In Richmond, the Confederate Congress approved a revision of the design of the national flag of the Confederate States; to the white field was added a broad red vertical stripe. Since 1863, the national Confederate flag, with its field of white, had appeared like a white flag of truce when hanging limp on a pole.

The following day, President Lincoln asked Hugh McCulloch of Indiana, comptroller of the treasury, to be secretary of the treasury, replacing William Fessenden, who had resigned to serve in the Senate from Maine.

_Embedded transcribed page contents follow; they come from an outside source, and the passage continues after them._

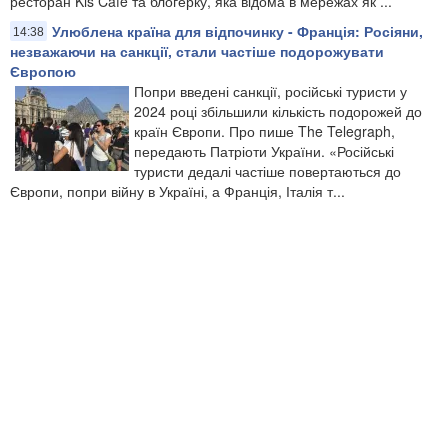
ресторан Kis Café та блогерку, яка відома в мережах як ...
Улюблена країна для відпочинку - Франція: Росіяни,
14:38
незважаючи на санкції, стали частіше подорожувати
Європою
Попри введені санкції, російські туристи у
2024 році збільшили кількість подорожей до
країн Європи. Про пише The Telegraph,
передають Патріоти України. «Російські
туристи дедалі частіше повертаються до
Європи, попри війну в Україні, а Франція, Італія т...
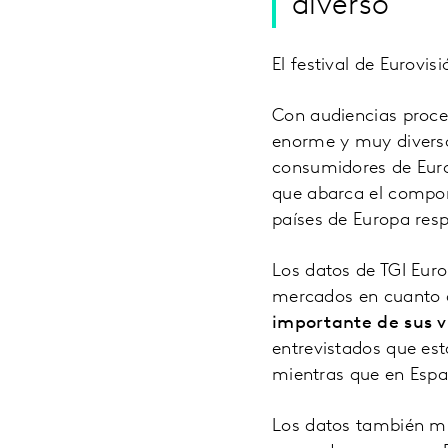
diverso
El festival de Eurovis
Con audiencias proced
enorme y muy diverso
consumidores de Euro
que abarca el comport
países de Europa res
Los datos de TGI Eur
mercados en cuanto a
importante de sus v
entrevistados que es
mientras que en Espa
Los datos también m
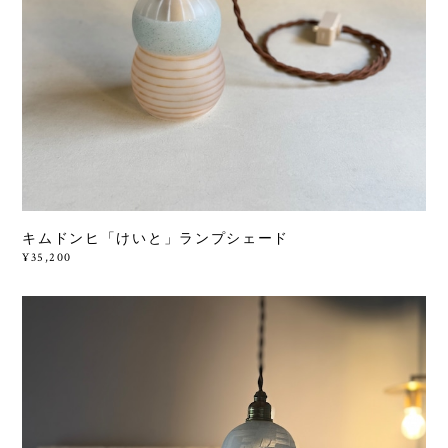
キムドンヒ「けいと」ランプシェード
¥35,200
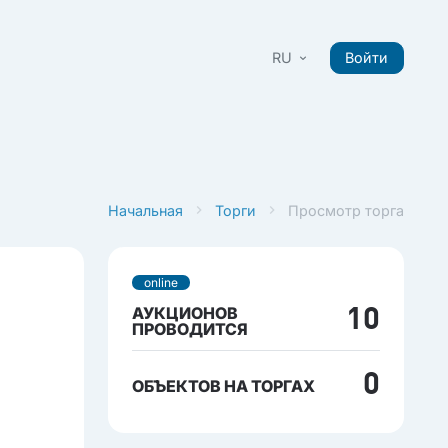
RU
Войти
Начальная
Торги
Просмотр торга
online
АУКЦИОНОВ
10
ПРОВОДИТСЯ
0
ОБЪЕКТОВ НА ТОРГАХ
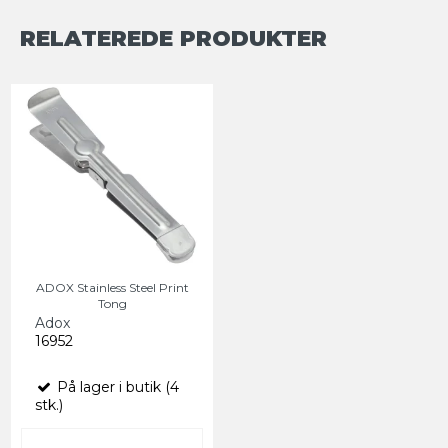
RELATEREDE PRODUKTER
ADOX Stainless Steel Print
Tong
Adox
16952
På lager i butik (4
stk.)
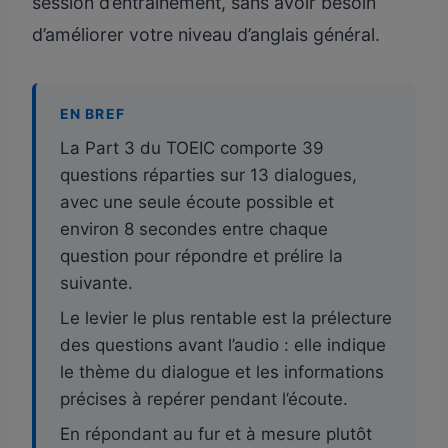
session d’entraînement, sans avoir besoin
d’améliorer votre niveau d’anglais général.
EN BREF
La Part 3 du TOEIC comporte 39
questions réparties sur 13 dialogues,
avec une seule écoute possible et
environ 8 secondes entre chaque
question pour répondre et prélire la
suivante.
Le levier le plus rentable est la prélecture
des questions avant l’audio : elle indique
le thème du dialogue et les informations
précises à repérer pendant l’écoute.
En répondant au fur et à mesure plutôt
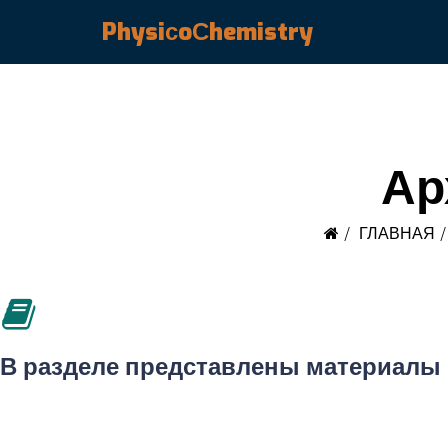
PhysiсoСhemistry
Ар
ГЛАВНАЯ
В разделе представлены материалы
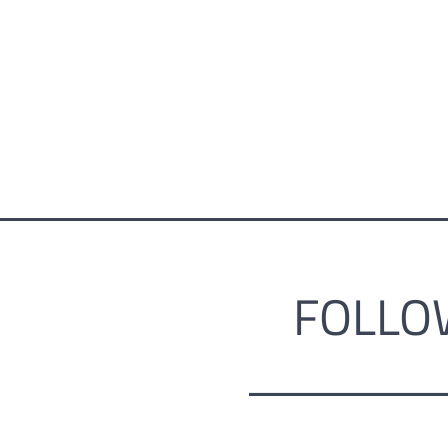
FOLLO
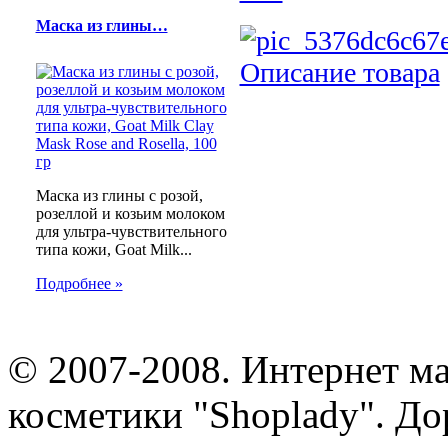
Маска из глины…
Описание товара
Маска из глины с розой,
розеллой и козьим молоком
для ультра-чувствительного
типа кожи, Goat Milk...
Подробнее »
© 2007-2008. Интернет м
косметики "Shoplady". До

Union Maj. Gen. Judson Kilpatrick
Union Maj. Gen. Judson Kilpatrick

On March 6, Gen. Joseph E. Johnston again assumed command of the Confederate Department of North Carolina; he now led all Confederate troops south of Petersburg, Va., and in the Carolinas. Maj. Gen. William Sherman’s Union troops crossed into North Carolina, marching towards Fayetteville. Gen. Johnston had sent all available Confederate troops to Gen. Braxton Bragg north of Wilmington, and the Southerners led an attack against Col. Jacob Cox’s troops near Kinston. In a battle that lasted two days, the Federal lines broke under the Confederate onslaught. There were a number of attacks and counterattacks but the Confederates had insufficient troops in the ranks to sustain a complete victory.

There was a substantial number of clashes between opposing forces west of the Mississippi River as well as in North and South Carolina. Confederate cavalry under Lt. Gen. Wade Hampton and Maj. Gen. Joseph Wheeler surprised Union cavalry at Monroe’s Crossroads, S.C. The Union cavalry leader, Maj. Gen. Judson Kilpatrick, was for the second time in his military career nearly captured in his bed. He managed to escape by jumping out a first-floor bedroom window clad only in his underwear. The engagement was called “The Battle of Kilpatrick’s Pants.”

By a vote of 9 to 8, the Confederate Senate on March 8 approved the bill authorizing the use of black slaves as soldiers. It went to the House for debate. The same day, Gen. E. Kirby Smith, commander of Confederate troops west of the Mississippi River, offered in a letter to President Jefferson Davis to resign following newspaper attacks against Gen. Smith. President Davis refused to accept to offer to resign.

In North Carolina, Gen. Sherman’s Federal troops occupied Fayetteville on Saturday, March 11. The same day, Maj. Gen. Philip Sheridan’s Union troops reached Goochland C.H., west of Richmond, on their way from the Shenandoah Valley to join Lt. Gen. Ulysses Grant at Petersburg.